Omit the images. Reproduce each line of the records exactly as it appears.
┌──
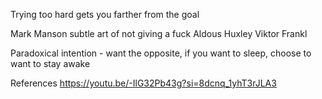 Trying too hard gets you farther from the goal

Mark Manson subtle art of not giving a fuck
Aldous Huxley
Viktor Frankl

Paradoxical intention - want the opposite, if you want to sleep, choose to want to stay awake

References
https://youtu.be/-IlG32Pb43g?si=8dcnq_1yhT3rJLA3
└──
• Task answer:
 Trying too hard gets you farther from the goal

Mark Manson subtle art of not giving a fuck
Aldous Huxley
Viktor Frankl

Paradoxical intention - want the opposite, if you want to sleep, choose to want to stay awake

References
https://youtu.be/-IlG32Pb43g?si=8dcnq_1yhT3rJLA3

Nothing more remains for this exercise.